DIRECTIVE: In your copy, include no images, and write out every entry below exactly as it stands.

--- EXCERPTED RECORDS ---

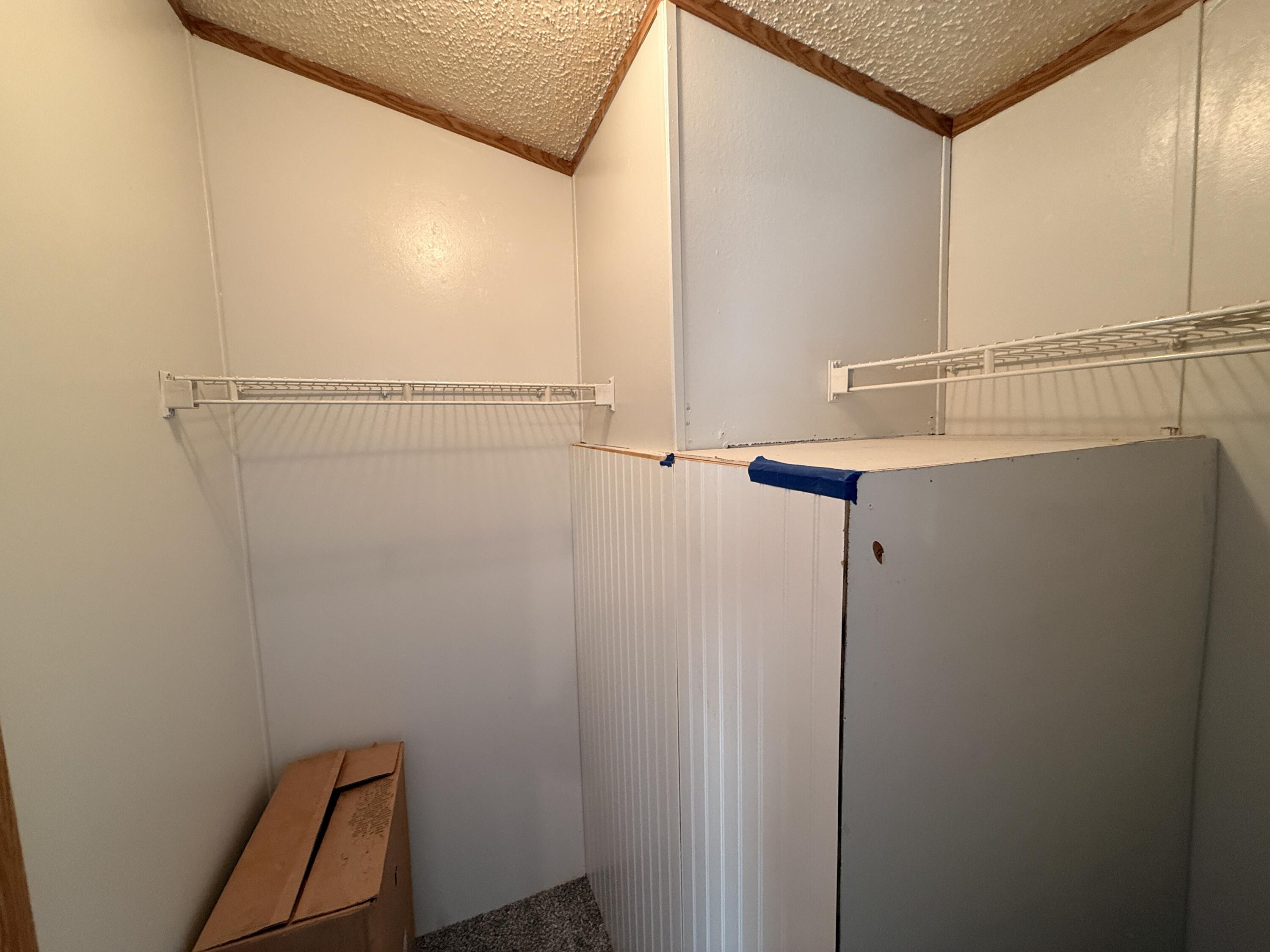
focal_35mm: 14
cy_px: 476
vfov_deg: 85.7
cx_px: 635
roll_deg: +1.0
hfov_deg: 102.1
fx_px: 514
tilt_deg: -5.3
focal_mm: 2.22
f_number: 2.2
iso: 200
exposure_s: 1/60
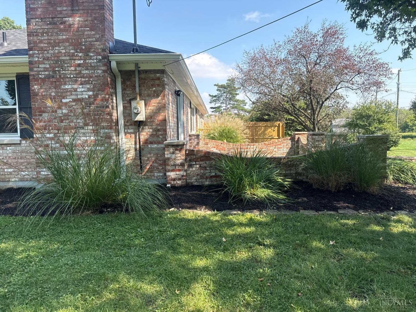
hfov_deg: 71.6
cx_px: 208
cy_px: 156
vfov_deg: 56.8
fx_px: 288
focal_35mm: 24
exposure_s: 1/1618
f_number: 1.78
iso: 100
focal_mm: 6.76
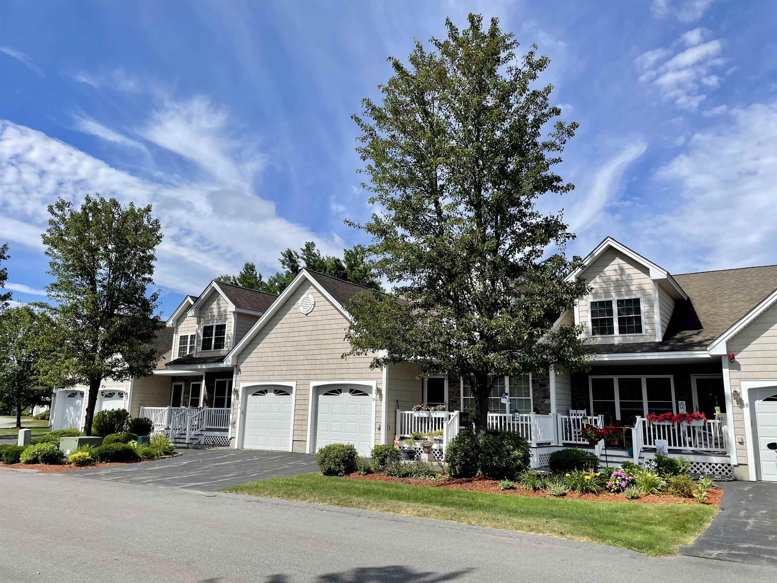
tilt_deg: +12.1
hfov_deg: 67.3
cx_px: 388
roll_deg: +0.2
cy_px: 292
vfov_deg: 53.1
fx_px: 584
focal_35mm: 26
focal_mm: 4.2
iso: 32
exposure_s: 1/4464
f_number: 1.6
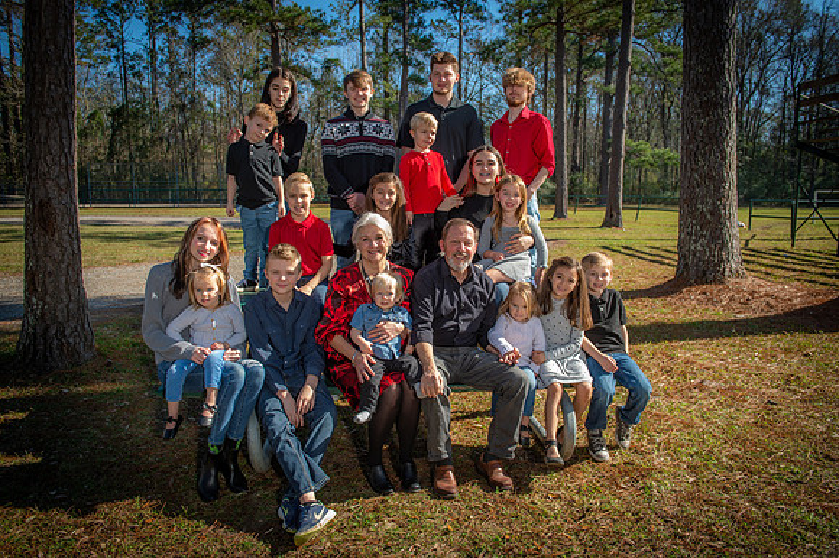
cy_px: 279
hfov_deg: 65.5
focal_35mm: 28
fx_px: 652
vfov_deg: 46.4
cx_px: 420
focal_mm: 28
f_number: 5
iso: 80
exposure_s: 1/250
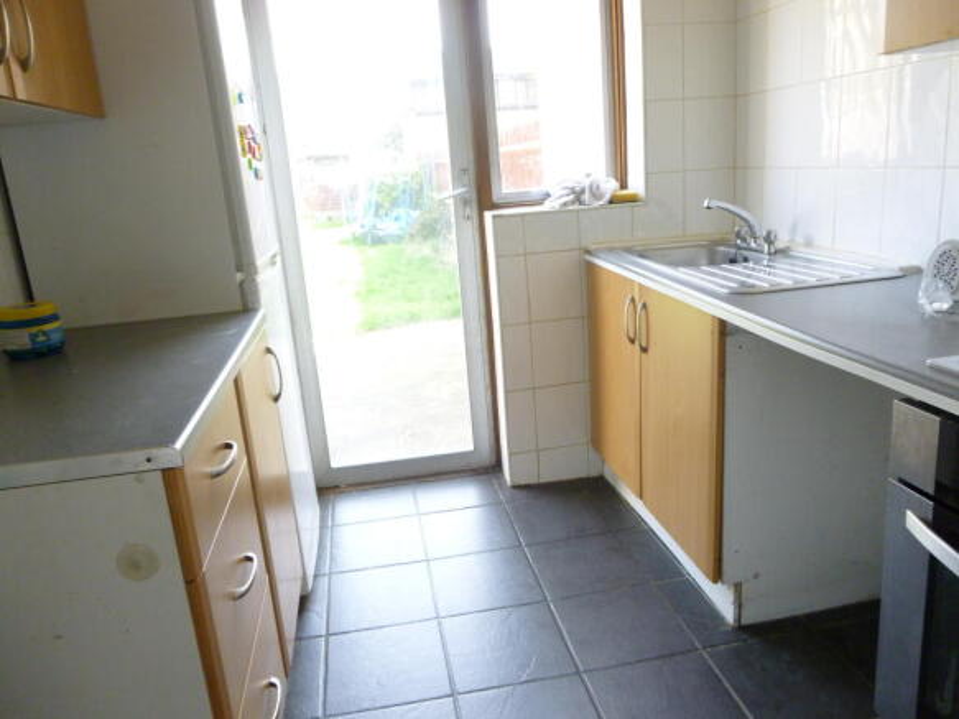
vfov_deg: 54.9
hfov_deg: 69.4
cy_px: 360
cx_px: 480
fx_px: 692
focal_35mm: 25
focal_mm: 4.5
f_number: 3.1
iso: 320
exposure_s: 1/60
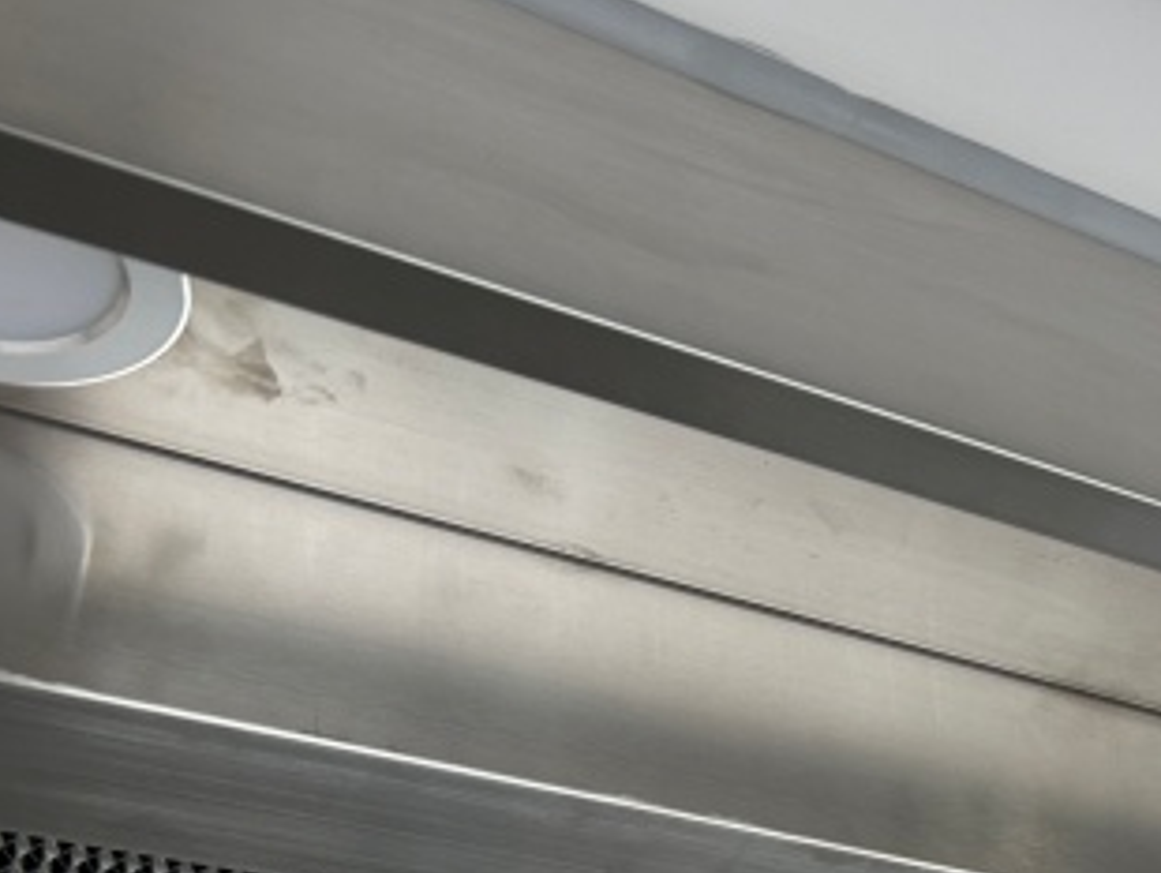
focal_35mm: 67
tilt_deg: +19.7
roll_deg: +7.3
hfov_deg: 26.9
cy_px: 1113
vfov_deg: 20.2
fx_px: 2249
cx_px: 1225
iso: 64
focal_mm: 5.7
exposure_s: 1/121
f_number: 1.5
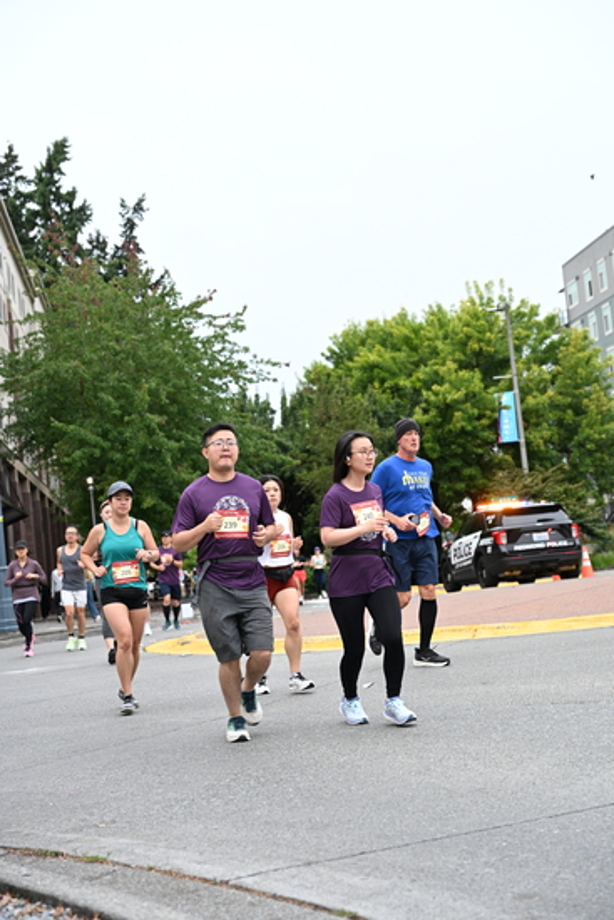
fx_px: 1381
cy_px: 460
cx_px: 307
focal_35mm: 54
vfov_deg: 36.9
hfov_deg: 25.1
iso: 1600
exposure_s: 1/800
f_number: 4
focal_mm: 54
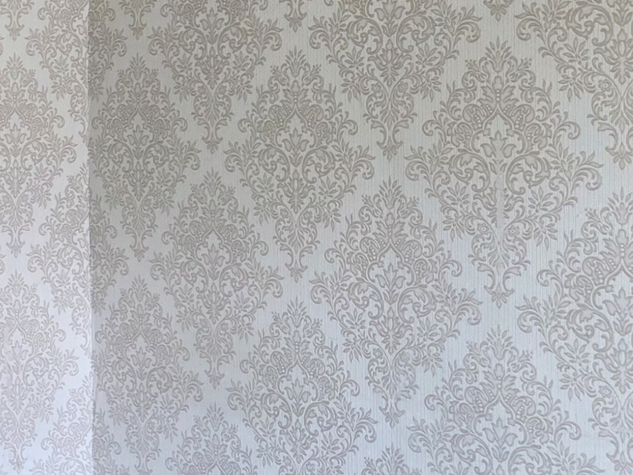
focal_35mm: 84
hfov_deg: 18.6
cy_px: 111
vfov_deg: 17.5
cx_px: -474
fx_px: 1536
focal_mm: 5.4
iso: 400
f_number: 1.8
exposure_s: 1/100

---

FINISHED TASK:
focal_35mm: 14
cy_px: 476
vfov_deg: 85.7
cx_px: 635
roll_deg: +1.0
hfov_deg: 102.1
fx_px: 514
tilt_deg: -5.3
focal_mm: 2.22
f_number: 2.2
iso: 200
exposure_s: 1/60
hfov_deg: 71.6
cx_px: 208
cy_px: 156
vfov_deg: 56.8
fx_px: 288
focal_35mm: 24
exposure_s: 1/1618
f_number: 1.78
iso: 100
focal_mm: 6.76
tilt_deg: +12.1
hfov_deg: 67.3
cx_px: 388
roll_deg: +0.2
cy_px: 292
vfov_deg: 53.1
fx_px: 584
focal_35mm: 26
focal_mm: 4.2
iso: 32
exposure_s: 1/4464
f_number: 1.6
cy_px: 279
hfov_deg: 65.5
focal_35mm: 28
fx_px: 652
vfov_deg: 46.4
cx_px: 420
focal_mm: 28
f_number: 5
iso: 80
exposure_s: 1/250
vfov_deg: 54.9
hfov_deg: 69.4
cy_px: 360
cx_px: 480
fx_px: 692
focal_35mm: 25
focal_mm: 4.5
f_number: 3.1
iso: 320
exposure_s: 1/60
focal_35mm: 67
tilt_deg: +19.7
roll_deg: +7.3
hfov_deg: 26.9
cy_px: 1113
vfov_deg: 20.2
fx_px: 2249
cx_px: 1225
iso: 64
focal_mm: 5.7
exposure_s: 1/121
f_number: 1.5
fx_px: 1381
cy_px: 460
cx_px: 307
focal_35mm: 54
vfov_deg: 36.9
hfov_deg: 25.1
iso: 1600
exposure_s: 1/800
f_number: 4
focal_mm: 54
focal_35mm: 84
hfov_deg: 18.6
cy_px: 111
vfov_deg: 17.5
cx_px: -474
fx_px: 1536
focal_mm: 5.4
iso: 400
f_number: 1.8
exposure_s: 1/100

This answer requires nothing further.